Task to complete => Below are some records. Print all of them exactly as they appear.
--- Data to process ---
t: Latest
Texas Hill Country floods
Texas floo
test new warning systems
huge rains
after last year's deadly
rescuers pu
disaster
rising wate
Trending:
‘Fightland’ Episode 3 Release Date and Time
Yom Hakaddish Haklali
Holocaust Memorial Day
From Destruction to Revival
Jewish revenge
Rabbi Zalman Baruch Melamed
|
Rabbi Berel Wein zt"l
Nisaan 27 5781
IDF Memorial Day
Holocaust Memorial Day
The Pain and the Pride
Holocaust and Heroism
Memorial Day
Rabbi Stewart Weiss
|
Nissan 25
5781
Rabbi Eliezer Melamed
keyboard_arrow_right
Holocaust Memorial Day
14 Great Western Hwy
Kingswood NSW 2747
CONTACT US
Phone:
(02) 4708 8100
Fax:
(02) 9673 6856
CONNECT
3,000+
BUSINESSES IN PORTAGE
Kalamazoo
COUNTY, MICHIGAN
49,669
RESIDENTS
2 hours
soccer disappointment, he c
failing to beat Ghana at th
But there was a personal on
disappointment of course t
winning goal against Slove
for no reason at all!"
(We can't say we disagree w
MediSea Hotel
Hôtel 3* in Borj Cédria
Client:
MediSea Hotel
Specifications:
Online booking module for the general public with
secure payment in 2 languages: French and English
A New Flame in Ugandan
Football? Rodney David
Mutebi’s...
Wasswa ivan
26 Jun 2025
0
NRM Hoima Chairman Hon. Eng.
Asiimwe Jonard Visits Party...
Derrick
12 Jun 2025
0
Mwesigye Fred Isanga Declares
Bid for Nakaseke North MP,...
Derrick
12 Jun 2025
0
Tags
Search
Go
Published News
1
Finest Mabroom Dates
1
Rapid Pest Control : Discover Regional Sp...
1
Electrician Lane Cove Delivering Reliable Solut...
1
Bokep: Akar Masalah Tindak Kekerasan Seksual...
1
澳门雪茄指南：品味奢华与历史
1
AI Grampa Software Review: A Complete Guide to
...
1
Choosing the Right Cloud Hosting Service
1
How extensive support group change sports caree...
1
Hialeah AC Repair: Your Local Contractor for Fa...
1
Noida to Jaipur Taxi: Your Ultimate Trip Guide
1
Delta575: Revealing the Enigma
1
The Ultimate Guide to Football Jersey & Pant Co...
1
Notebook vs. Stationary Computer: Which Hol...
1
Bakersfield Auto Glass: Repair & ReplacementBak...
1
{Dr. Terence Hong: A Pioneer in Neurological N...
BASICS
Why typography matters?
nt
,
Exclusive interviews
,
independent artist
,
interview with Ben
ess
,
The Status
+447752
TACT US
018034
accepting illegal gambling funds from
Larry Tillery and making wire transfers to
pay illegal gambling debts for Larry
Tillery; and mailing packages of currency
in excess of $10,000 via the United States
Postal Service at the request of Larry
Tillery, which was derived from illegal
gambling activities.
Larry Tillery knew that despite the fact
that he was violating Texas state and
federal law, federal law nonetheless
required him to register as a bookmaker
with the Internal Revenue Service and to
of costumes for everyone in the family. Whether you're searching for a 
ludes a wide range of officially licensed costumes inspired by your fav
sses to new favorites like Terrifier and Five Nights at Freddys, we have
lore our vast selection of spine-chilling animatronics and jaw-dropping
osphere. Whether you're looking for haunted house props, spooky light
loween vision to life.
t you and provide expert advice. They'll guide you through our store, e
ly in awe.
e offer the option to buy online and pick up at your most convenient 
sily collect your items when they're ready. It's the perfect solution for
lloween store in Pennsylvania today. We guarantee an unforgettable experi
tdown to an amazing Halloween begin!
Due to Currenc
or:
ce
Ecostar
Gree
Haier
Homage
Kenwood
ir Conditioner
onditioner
---
Answer below =>
t: Latest
Texas Hill Country floods
Texas floo
test new warning systems
huge rains
after last year's deadly
rescuers pu
disaster
rising wate
Trending:
‘Fightland’ Episode 3 Release Date and Time
Yom Hakaddish Haklali
Holocaust Memorial Day
From Destruction to Revival
Jewish revenge
Rabbi Zalman Baruch Melamed
|
Rabbi Berel Wein zt"l
Nisaan 27 5781
IDF Memorial Day
Holocaust Memorial Day
The Pain and the Pride
Holocaust and Heroism
Memorial Day
Rabbi Stewart Weiss
|
Nissan 25
5781
Rabbi Eliezer Melamed
keyboard_arrow_right
Holocaust Memorial Day
14 Great Western Hwy
Kingswood NSW 2747
CONTACT US
Phone:
(02) 4708 8100
Fax:
(02) 9673 6856
CONNECT
3,000+
BUSINESSES IN PORTAGE
Kalamazoo
COUNTY, MICHIGAN
49,669
RESIDENTS
2 hours
soccer disappointment, he c
failing to beat Ghana at th
But there was a personal on
disappointment of course t
winning goal against Slove
for no reason at all!"
(We can't say we disagree w
MediSea Hotel
Hôtel 3* in Borj Cédria
Client:
MediSea Hotel
Specifications:
Online booking module for the general public with
secure payment in 2 languages: French and English
A New Flame in Ugandan
Football? Rodney David
Mutebi’s...
Wasswa ivan
26 Jun 2025
0
NRM Hoima Chairman Hon. Eng.
Asiimwe Jonard Visits Party...
Derrick
12 Jun 2025
0
Mwesigye Fred Isanga Declares
Bid for Nakaseke North MP,...
Derrick
12 Jun 2025
0
Tags
Search
Go
Published News
1
Finest Mabroom Dates
1
Rapid Pest Control : Discover Regional Sp...
1
Electrician Lane Cove Delivering Reliable Solut...
1
Bokep: Akar Masalah Tindak Kekerasan Seksual...
1
澳门雪茄指南：品味奢华与历史
1
AI Grampa Software Review: A Complete Guide to
...
1
Choosing the Right Cloud Hosting Service
1
How extensive support group change sports caree...
1
Hialeah AC Repair: Your Local Contractor for Fa...
1
Noida to Jaipur Taxi: Your Ultimate Trip Guide
1
Delta575: Revealing the Enigma
1
The Ultimate Guide to Football Jersey & Pant Co...
1
Notebook vs. Stationary Computer: Which Hol...
1
Bakersfield Auto Glass: Repair & ReplacementBak...
1
{Dr. Terence Hong: A Pioneer in Neurological N...
BASICS
Why typography matters?
nt
,
Exclusive interviews
,
independent artist
,
interview with Ben
ess
,
The Status
+447752
TACT US
018034
accepting illegal gambling funds from
Larry Tillery and making wire transfers to
pay illegal gambling debts for Larry
Tillery; and mailing packages of currency
in excess of $10,000 via the United States
Postal Service at the request of Larry
Tillery, which was derived from illegal
gambling activities.
Larry Tillery knew that despite the fact
that he was violating Texas state and
federal law, federal law nonetheless
required him to register as a bookmaker
with the Internal Revenue Service and to
of costumes for everyone in the family. Whether you're searching for a 
ludes a wide range of officially licensed costumes inspired by your fav
sses to new favorites like Terrifier and Five Nights at Freddys, we have
lore our vast selection of spine-chilling animatronics and jaw-dropping
osphere. Whether you're looking for haunted house props, spooky light
loween vision to life.
t you and provide expert advice. They'll guide you through our store, e
ly in awe.
e offer the option to buy online and pick up at your most convenient 
sily collect your items when they're ready. It's the perfect solution for
lloween store in Pennsylvania today. We guarantee an unforgettable experi
tdown to an amazing Halloween begin!
Due to Currenc
or:
ce
Ecostar
Gree
Haier
Homage
Kenwood
ir Conditioner
onditioner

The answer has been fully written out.